___ Data supplied

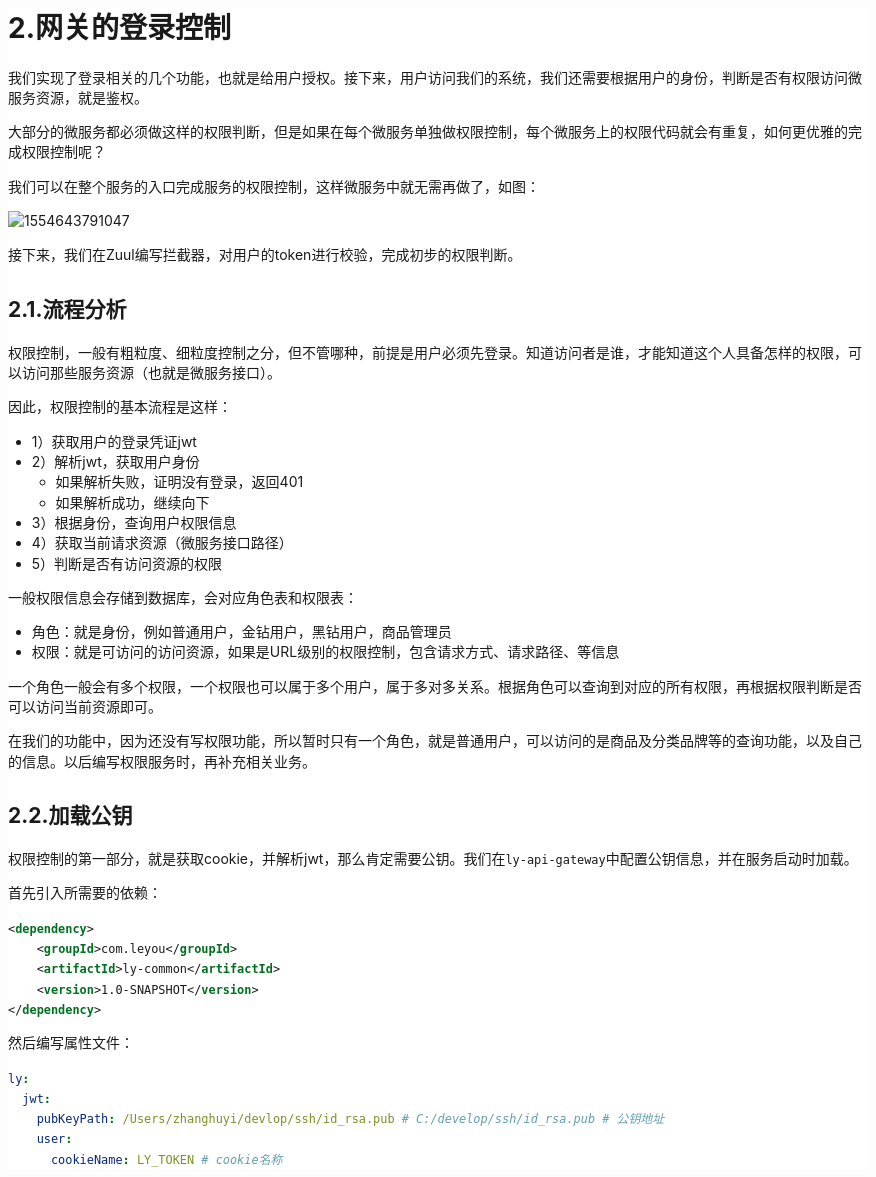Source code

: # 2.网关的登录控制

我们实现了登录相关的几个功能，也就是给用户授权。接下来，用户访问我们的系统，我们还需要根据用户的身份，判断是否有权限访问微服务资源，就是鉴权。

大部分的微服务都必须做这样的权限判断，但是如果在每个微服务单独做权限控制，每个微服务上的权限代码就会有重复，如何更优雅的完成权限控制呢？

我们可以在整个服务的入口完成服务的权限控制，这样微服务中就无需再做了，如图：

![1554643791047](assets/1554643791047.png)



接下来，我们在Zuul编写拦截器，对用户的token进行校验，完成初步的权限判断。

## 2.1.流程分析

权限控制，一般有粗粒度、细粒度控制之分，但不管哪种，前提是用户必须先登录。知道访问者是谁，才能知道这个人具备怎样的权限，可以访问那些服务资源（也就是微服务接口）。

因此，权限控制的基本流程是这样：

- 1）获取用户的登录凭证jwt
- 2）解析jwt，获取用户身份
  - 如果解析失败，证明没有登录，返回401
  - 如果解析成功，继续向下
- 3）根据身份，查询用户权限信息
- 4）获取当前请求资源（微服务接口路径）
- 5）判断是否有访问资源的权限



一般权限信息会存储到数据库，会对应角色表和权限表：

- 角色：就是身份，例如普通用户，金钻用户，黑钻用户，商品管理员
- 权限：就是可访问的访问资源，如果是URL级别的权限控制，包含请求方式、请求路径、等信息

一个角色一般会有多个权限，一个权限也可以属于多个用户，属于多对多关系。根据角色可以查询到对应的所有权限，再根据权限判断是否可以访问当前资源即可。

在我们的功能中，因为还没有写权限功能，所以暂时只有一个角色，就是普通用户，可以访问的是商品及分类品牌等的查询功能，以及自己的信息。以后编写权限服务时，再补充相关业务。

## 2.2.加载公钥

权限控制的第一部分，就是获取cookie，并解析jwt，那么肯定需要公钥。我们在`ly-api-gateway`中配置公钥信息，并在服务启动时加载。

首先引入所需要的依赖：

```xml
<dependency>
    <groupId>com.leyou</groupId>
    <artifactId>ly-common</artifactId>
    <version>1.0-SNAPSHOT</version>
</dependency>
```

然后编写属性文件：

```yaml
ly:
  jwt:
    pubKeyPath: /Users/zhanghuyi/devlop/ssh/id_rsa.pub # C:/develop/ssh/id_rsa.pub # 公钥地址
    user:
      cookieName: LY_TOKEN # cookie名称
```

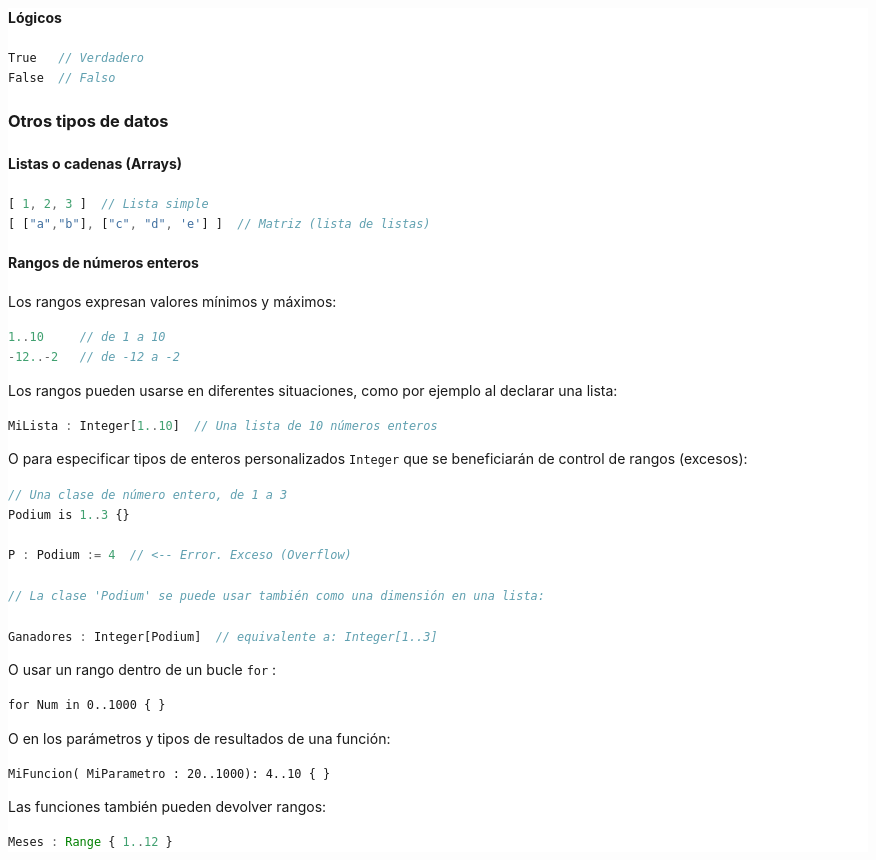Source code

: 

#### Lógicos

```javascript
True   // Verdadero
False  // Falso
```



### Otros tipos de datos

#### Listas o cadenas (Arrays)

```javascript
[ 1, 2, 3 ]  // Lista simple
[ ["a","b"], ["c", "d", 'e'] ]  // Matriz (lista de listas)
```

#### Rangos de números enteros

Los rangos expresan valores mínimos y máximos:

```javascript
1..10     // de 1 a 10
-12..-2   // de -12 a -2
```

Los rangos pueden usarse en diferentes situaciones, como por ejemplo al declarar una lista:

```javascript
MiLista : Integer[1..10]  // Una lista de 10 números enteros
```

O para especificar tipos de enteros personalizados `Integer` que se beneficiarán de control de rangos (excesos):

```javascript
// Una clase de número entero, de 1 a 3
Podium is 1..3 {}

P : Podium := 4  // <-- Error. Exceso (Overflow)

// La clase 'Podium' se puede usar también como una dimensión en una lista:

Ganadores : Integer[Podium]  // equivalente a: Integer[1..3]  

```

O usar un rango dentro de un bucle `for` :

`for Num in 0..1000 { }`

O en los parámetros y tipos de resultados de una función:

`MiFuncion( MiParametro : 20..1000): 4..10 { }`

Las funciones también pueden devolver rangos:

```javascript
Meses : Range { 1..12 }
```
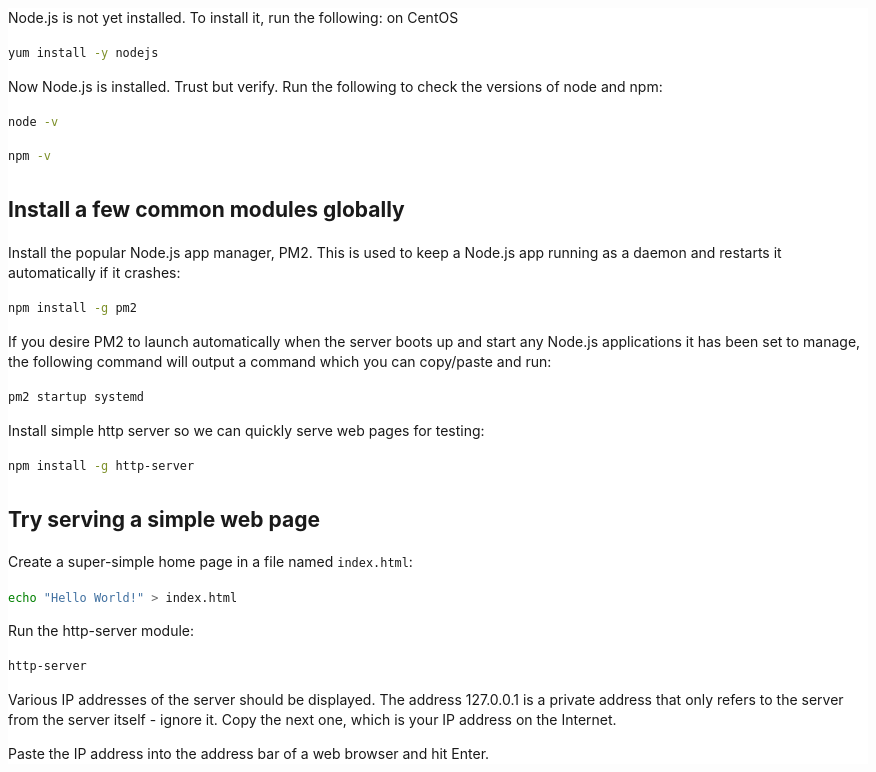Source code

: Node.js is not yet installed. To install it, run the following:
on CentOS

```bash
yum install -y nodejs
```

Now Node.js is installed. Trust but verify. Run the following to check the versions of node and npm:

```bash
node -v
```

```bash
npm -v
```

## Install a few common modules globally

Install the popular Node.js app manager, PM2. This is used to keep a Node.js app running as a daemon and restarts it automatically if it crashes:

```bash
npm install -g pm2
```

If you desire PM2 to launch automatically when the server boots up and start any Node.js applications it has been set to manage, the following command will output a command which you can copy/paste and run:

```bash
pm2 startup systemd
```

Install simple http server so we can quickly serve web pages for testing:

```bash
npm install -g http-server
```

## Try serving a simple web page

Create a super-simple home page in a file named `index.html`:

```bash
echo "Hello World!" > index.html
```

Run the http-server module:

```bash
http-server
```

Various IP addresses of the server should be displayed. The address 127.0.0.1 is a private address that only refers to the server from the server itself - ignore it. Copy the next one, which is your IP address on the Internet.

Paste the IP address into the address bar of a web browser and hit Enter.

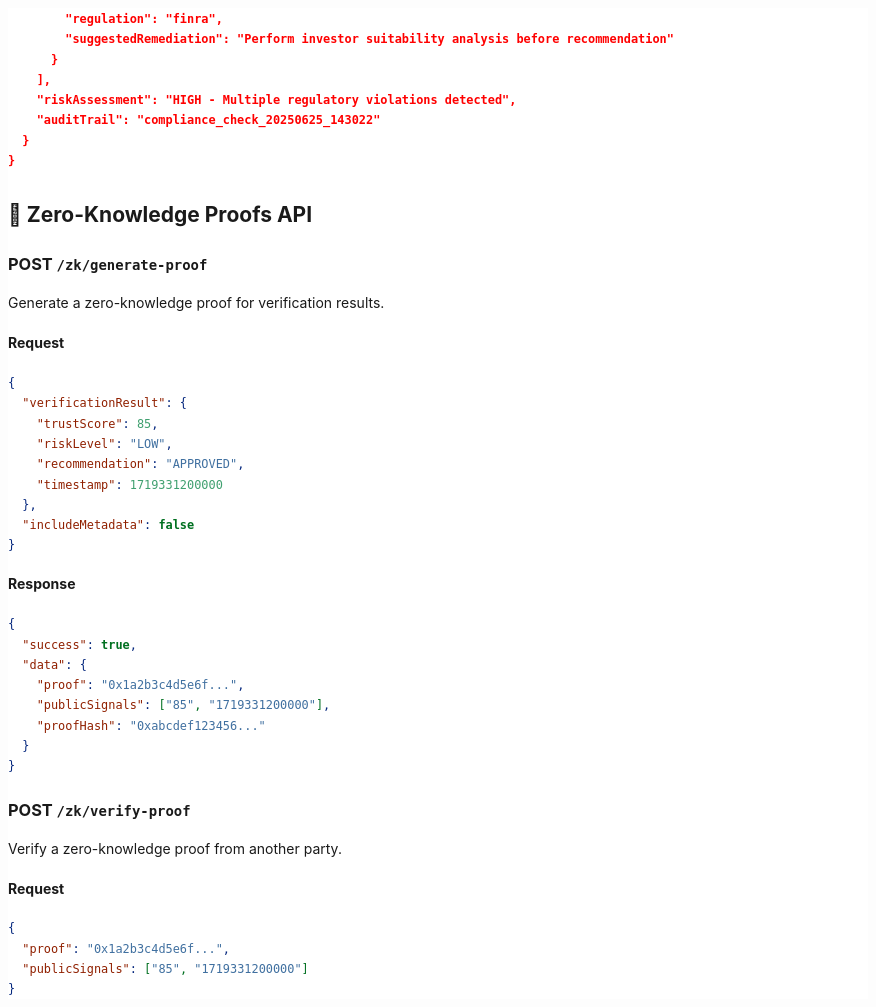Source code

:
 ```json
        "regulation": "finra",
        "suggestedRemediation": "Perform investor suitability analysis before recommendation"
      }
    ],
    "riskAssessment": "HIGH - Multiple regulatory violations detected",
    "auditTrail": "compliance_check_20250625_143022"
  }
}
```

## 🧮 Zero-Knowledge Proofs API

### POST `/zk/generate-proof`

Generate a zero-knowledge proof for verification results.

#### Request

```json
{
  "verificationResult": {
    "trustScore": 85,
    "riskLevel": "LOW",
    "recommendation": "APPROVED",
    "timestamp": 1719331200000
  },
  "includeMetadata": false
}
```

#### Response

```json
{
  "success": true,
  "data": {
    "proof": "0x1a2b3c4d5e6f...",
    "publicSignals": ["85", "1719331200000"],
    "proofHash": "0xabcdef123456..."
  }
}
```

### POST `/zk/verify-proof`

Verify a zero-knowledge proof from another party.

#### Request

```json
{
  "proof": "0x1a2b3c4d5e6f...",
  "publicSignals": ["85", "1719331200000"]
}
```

______

» Activity
Count every line above that includes the string "como", and answer with the count only.

» Your solution
2